Regardless of the circumstances, it takes a fair amount of give and take on both sides to maintain a healthy relationship. It is no different in the relationship between a landlord and a tenant and one of the most, if not THE most important aspect of a sound business relationship is communication - the appropriate kind, not the kind where threats are used.

Michelle Dickens, MD of TPN says she has seen quite a bit of excitement on Twitter, with tenants tweeting, using words that aren't suitable for sensitive readers. She says a well-known radio personality for example recently tweeted: ‘My landlord, in his 60s, overweight and outta shape, tried to take me on just now. Let's just say I gave him his teeth back when he left’.

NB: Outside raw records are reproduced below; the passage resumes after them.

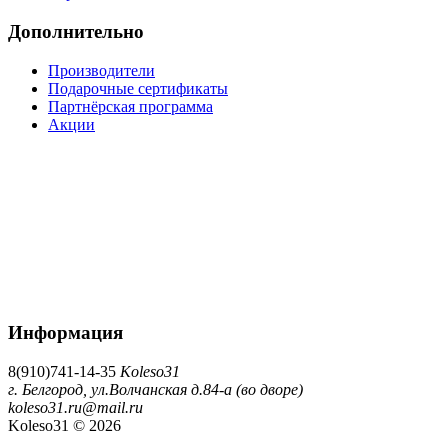
Дополнительно
Производители
Подарочные сертификаты
Партнёрская программа
Акции
Информация
8(910)741-14-35
Koleso31
г. Белгород, ул.Волчанская д.84-а (во дворе)
koleso31.ru@mail.ru
Koleso31 © 2026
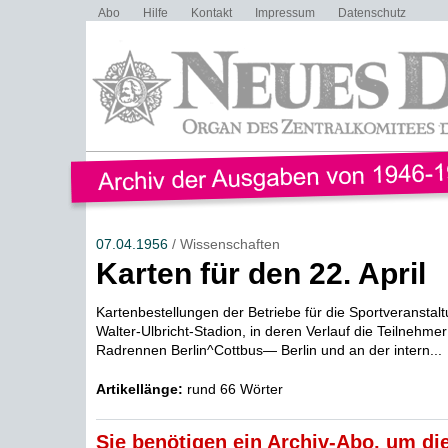
Abo
Hilfe
Kontakt
Impressum
Datenschutz
07.04.1956
/ Wissenschaften
Karten für den 22. April
Kartenbestellungen der Betriebe für die Sportveranstalt
Walter-Ulbricht-Stadion, in deren Verlauf die Teilnehmer
Radrennen Berlin^Cottbus— Berlin und an der intern...
Artikellänge:
rund 66 Wörter
Sie benötigen ein Archiv-Abo, um die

"With petrol prices at their highest levels yet, nobody needs unnecessary dental bills. So here's our quick and easy guide on how not to fight with your landlord," she says. Tenants should never hand over cash, but should rather make an Electronic Funds Transfer (EFT). They should also always ask to see a copy of the estate or letting agent’s Fidelity Fund certificate.

It is vital for tenants to read their lease agreement before signing. They should know exactly what date the rent is due and what extra costs they are liable for, including water, electricity, refuse and sewerage. It is important to note that unless specifically agreed upon, tenants do not automatically have a seven day grace period in which to make a rental payment. Ensure that the lease agreement spells out any potential increase in the rent - this is usually up to 10 percent.

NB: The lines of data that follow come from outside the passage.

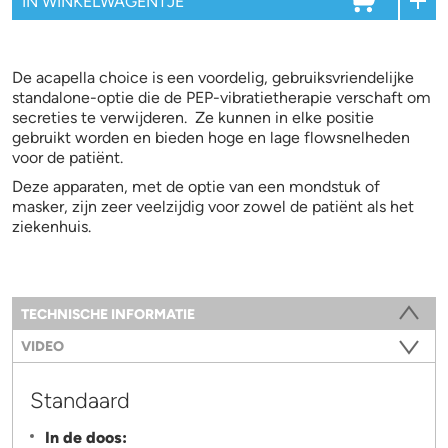
De acapella choice is een voordelig, gebruiksvriendelijke
standalone-optie die de PEP-vibratietherapie verschaft om
secreties te verwijderen. Ze kunnen in elke positie
gebruikt worden en bieden hoge en lage flowsnelheden
voor de patiënt.
Deze apparaten, met de optie van een mondstuk of
masker, zijn zeer veelzijdig voor zowel de patiënt als het
ziekenhuis.
Information
TECHNISCHE INFORMATIE
(ACTIEVE TABBLAD)
VIDEO
Standaard
In de doos:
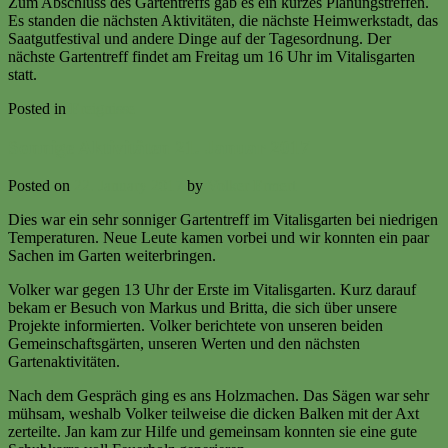
Zum Abschluss des Gartentreffs gab es ein kurzes Planungstreffen.
Es standen die nächsten Aktivitäten, die nächste Heimwerkstadt, das
Saatgutfestival und andere Dinge auf der Tagesordnung. Der
nächste Gartentreff findet am Freitag um 16 Uhr im Vitalisgarten
statt.
Posted in
Ereignisse
Sonnige Aktivitäten 21. Januar 2017
Posted on
22. January 2017
by
Volker Ermert
Dies war ein sehr sonniger Gartentreff im Vitalisgarten bei niedrigen
Temperaturen. Neue Leute kamen vorbei und wir konnten ein paar
Sachen im Garten weiterbringen.
Volker war gegen 13 Uhr der Erste im Vitalisgarten. Kurz darauf
bekam er Besuch von Markus und Britta, die sich über unsere
Projekte informierten. Volker berichtete von unseren beiden
Gemeinschaftsgärten, unseren Werten und den nächsten
Gartenaktivitäten.
Nach dem Gespräch ging es ans Holzmachen. Das Sägen war sehr
mühsam, weshalb Volker teilweise die dicken Balken mit der Axt
zerteilte. Jan kam zur Hilfe und gemeinsam konnten sie eine gute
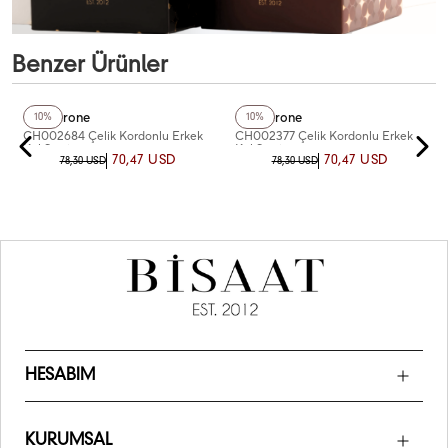
Benzer Ürünler
+4
Renk
+4
Renk
Chaperone
Chaperone
10%
10%
CH002684 Çelik Kordonlu Erkek
CH002377 Çelik Kordonlu Erkek
Kol Saati
Kol Saati
70,47 USD
70,47 USD
78,30 USD
78,30 USD
HESABIM
KURUMSAL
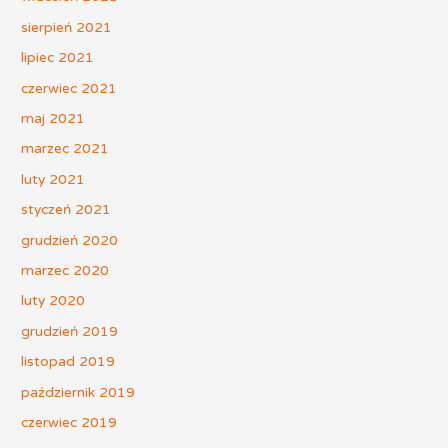
sierpień 2021
lipiec 2021
czerwiec 2021
maj 2021
marzec 2021
luty 2021
styczeń 2021
grudzień 2020
marzec 2020
luty 2020
grudzień 2019
listopad 2019
październik 2019
czerwiec 2019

It is essential to perform an incoming inspection with the landlord. This will enable both the landlord and tenant to record any existing defects and will ensure that the tenant is not held liable for the damage when they vacate the property. It is important to note that the defects do not have to be repaired when the new tenant takes occupation.

Maintenance issues should be reported to the landlord as soon as possible. It pays for landlords to remember that generally speaking, the quicker a problem is attended to, the lower the cost.

It is equally important to perform an outgoing inspection with the landlord. If there is no damage, the deposit must be returned within seven days; if there is damage, the deposit must be returned 14 days after the damage has been rectified.

Tenants should never attempt to withhold the last month's rent by requesting that the agent use the deposit in lieu of payment. This is a breach of contract and could result in a default on the tenant’s credit profile.

Landlords and tenants who cannot resolve a dispute can contact their local branch of the Rental Housing Tribunal.